◆ WHAT IS BEING ASKED
Substitute "graph" for "chart" everywhere in the lines below, leave everything else as it is, and omit the pictures from your answer.

Top of EXCERPTED DATA

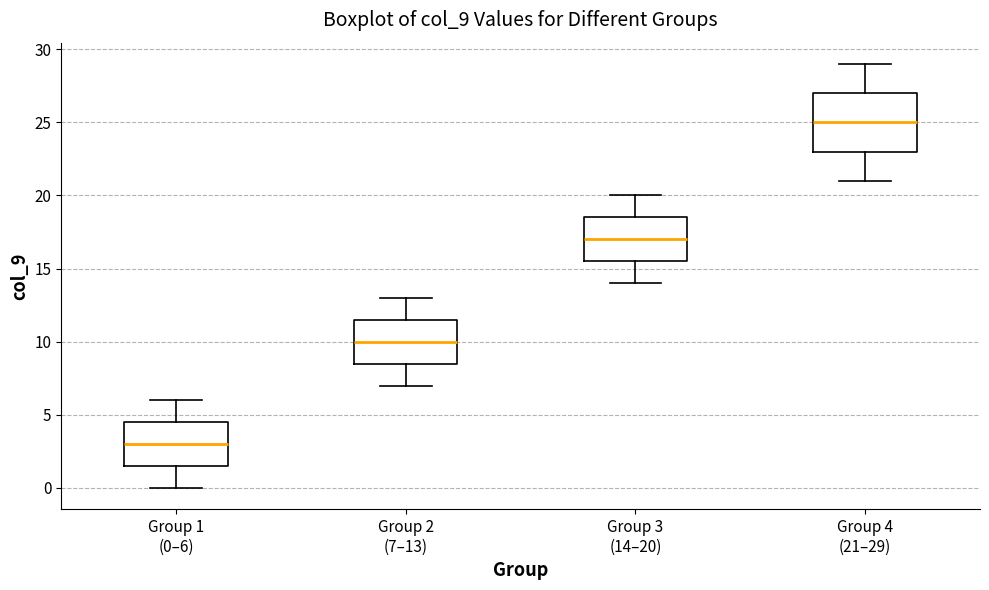

Reading left to right, read every box against the y-axis: the position of its median line, the range the box covers, and the ends of its whiskers. The values are not printed on the chart, so give them approximately, as read against the axis.

Group 1 (0–6): median 3.0, box 1.5 to 4.5, whiskers 0.0 to 6.0
Group 2 (7–13): median 10.0, box 8.5 to 11.5, whiskers 7.0 to 13.0
Group 3 (14–20): median 17.0, box 15.5 to 18.5, whiskers 14.0 to 20.0
Group 4 (21–29): median 25.0, box 23.0 to 27.0, whiskers 21.0 to 29.0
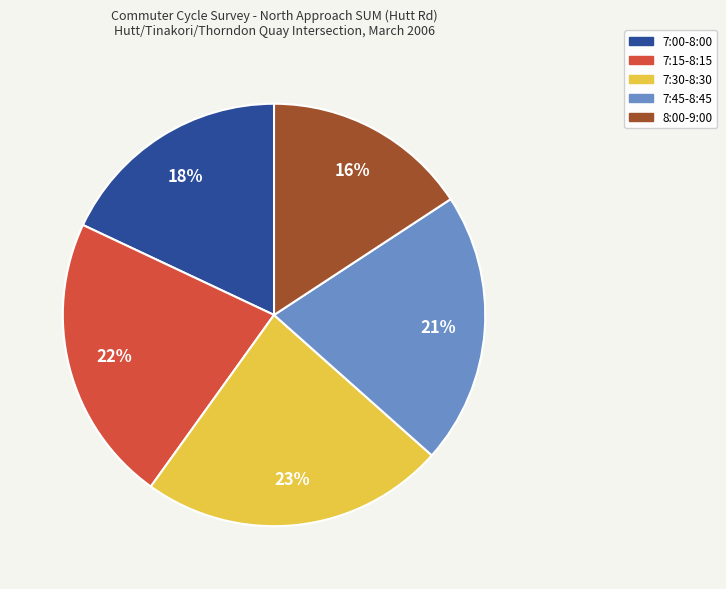

Is the sum of 7:30-8:30 and 7:00-8:00 greater than half?

No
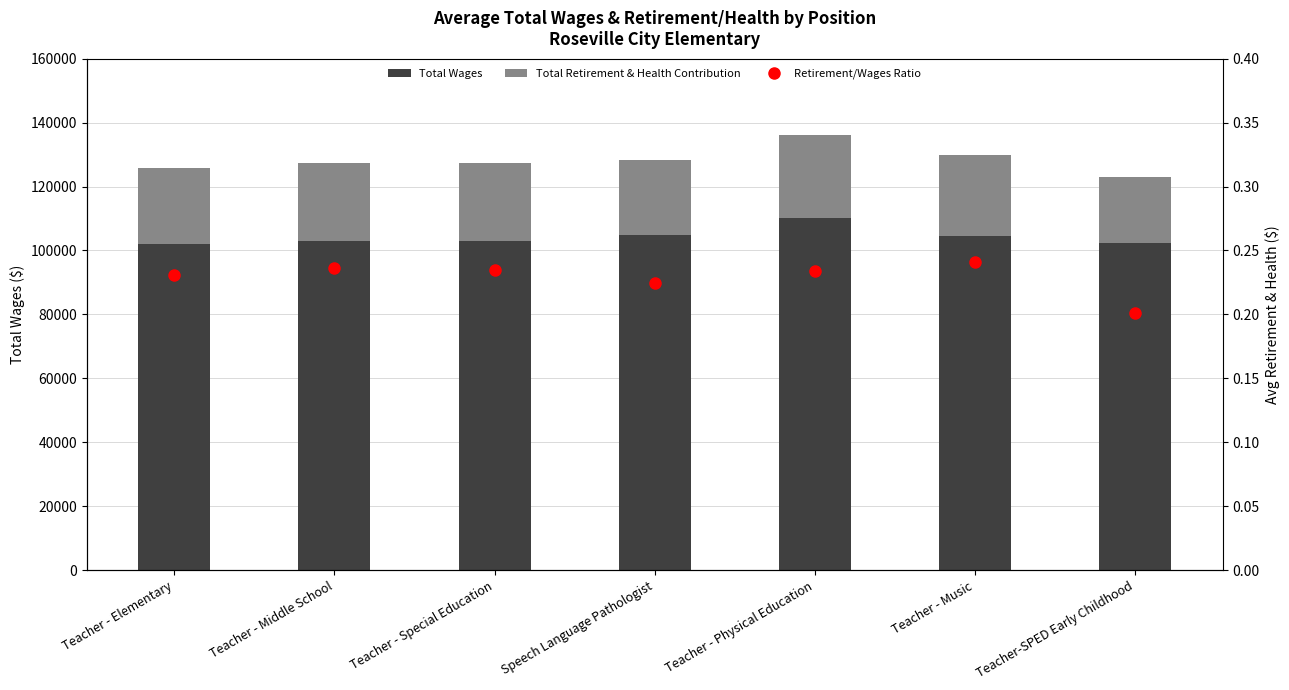

What is the value of the Retirement/Wages Ratio bar at the 5th from the left?

0.2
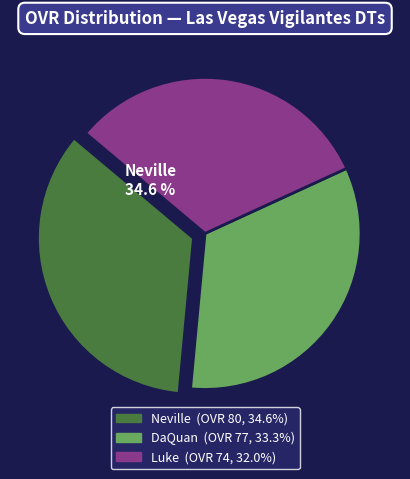

True or false: Luke accounts for 39% of the total.

False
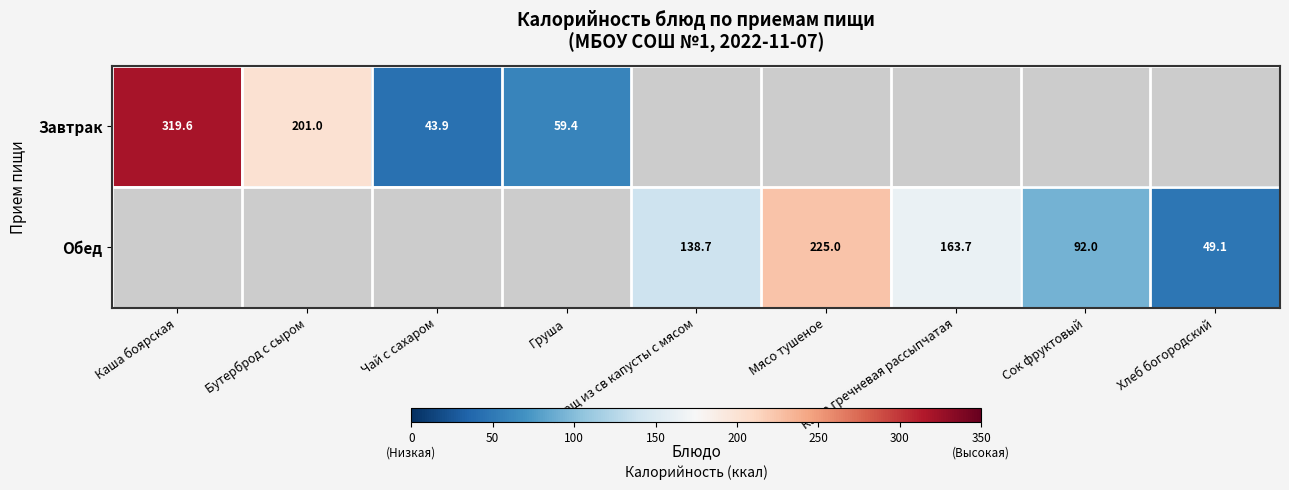

What is the maximum value shown in the chart?

319.6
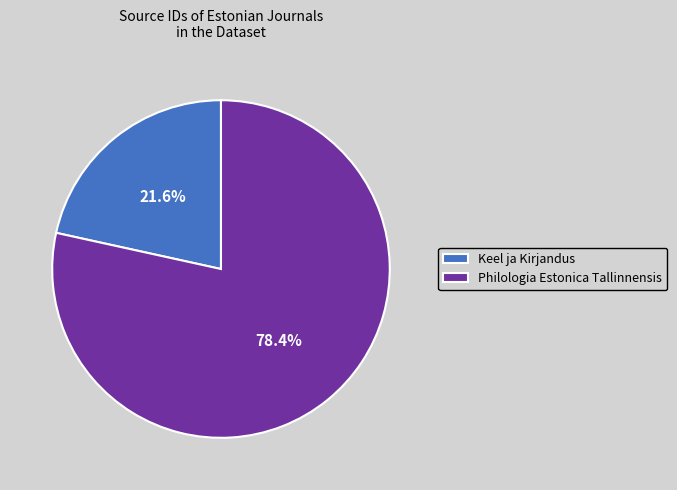

Approximately how many times larger is the value at Keel ja Kirjandus compared to Philologia Estonica Tallinnensis?

0.3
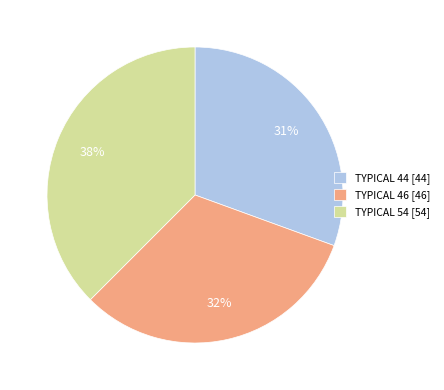

To the nearest percent, what is the average slice percentage?

33%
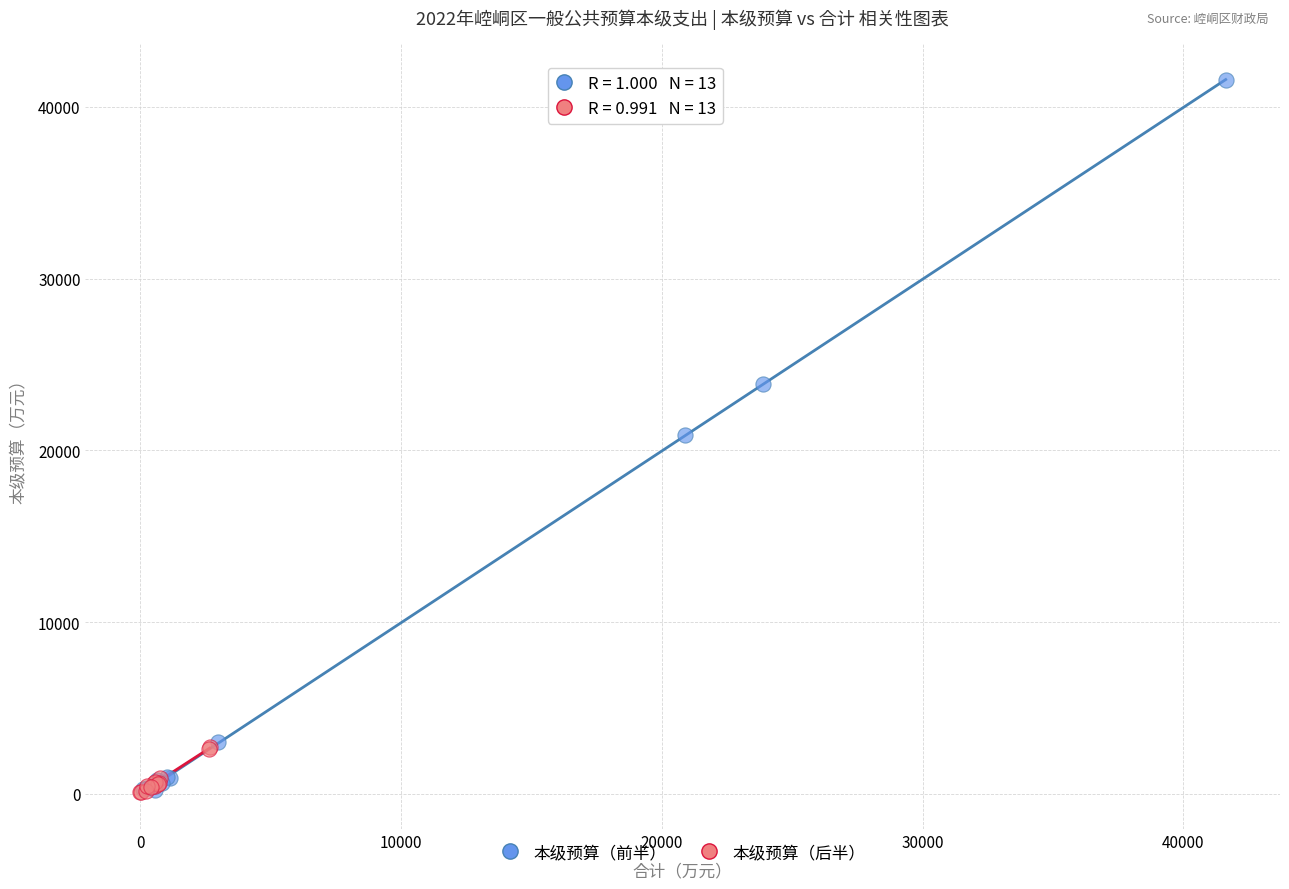

Which series has the widest spread of Y values?

本级预算（前半）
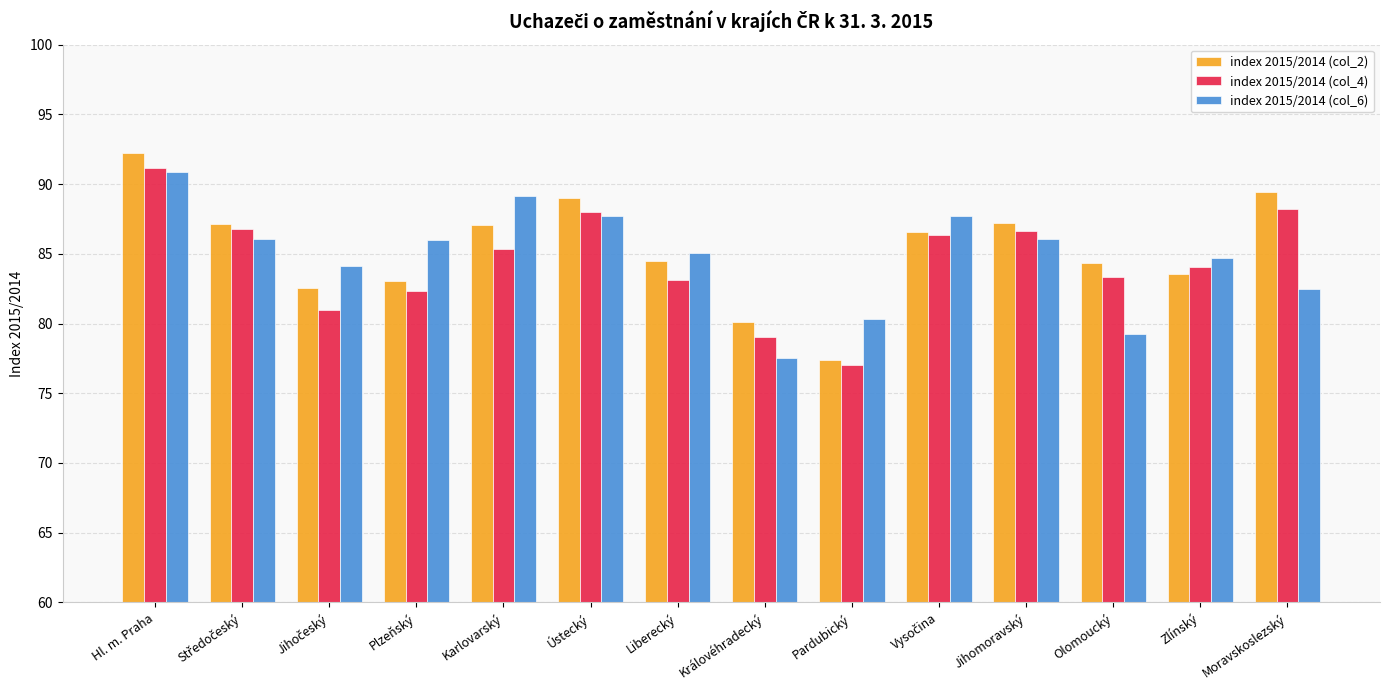

What is the difference between the index 2015/2014 (col_2) values at Karlovarský and Moravskoslezský?

2.3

Bottom of EXCERPTED DATA

◆ SOLUTION FOR THIS EXERCISE
Reading left to right, read every box against the y-axis: the position of its median line, the range the box covers, and the ends of its whiskers. The values are not printed on the graph, so give them approximately, as read against the axis.

Group 1 (0–6): median 3.0, box 1.5 to 4.5, whiskers 0.0 to 6.0
Group 2 (7–13): median 10.0, box 8.5 to 11.5, whiskers 7.0 to 13.0
Group 3 (14–20): median 17.0, box 15.5 to 18.5, whiskers 14.0 to 20.0
Group 4 (21–29): median 25.0, box 23.0 to 27.0, whiskers 21.0 to 29.0

Is the sum of 7:30-8:30 and 7:00-8:00 greater than half?

No

What is the value of the Retirement/Wages Ratio bar at the 5th from the left?

0.2

True or false: Luke accounts for 39% of the total.

False

What is the maximum value shown in the graph?

319.6

Approximately how many times larger is the value at Keel ja Kirjandus compared to Philologia Estonica Tallinnensis?

0.3

To the nearest percent, what is the average slice percentage?

33%

Which series has the widest spread of Y values?

本级预算（前半）

What is the difference between the index 2015/2014 (col_2) values at Karlovarský and Moravskoslezský?

2.3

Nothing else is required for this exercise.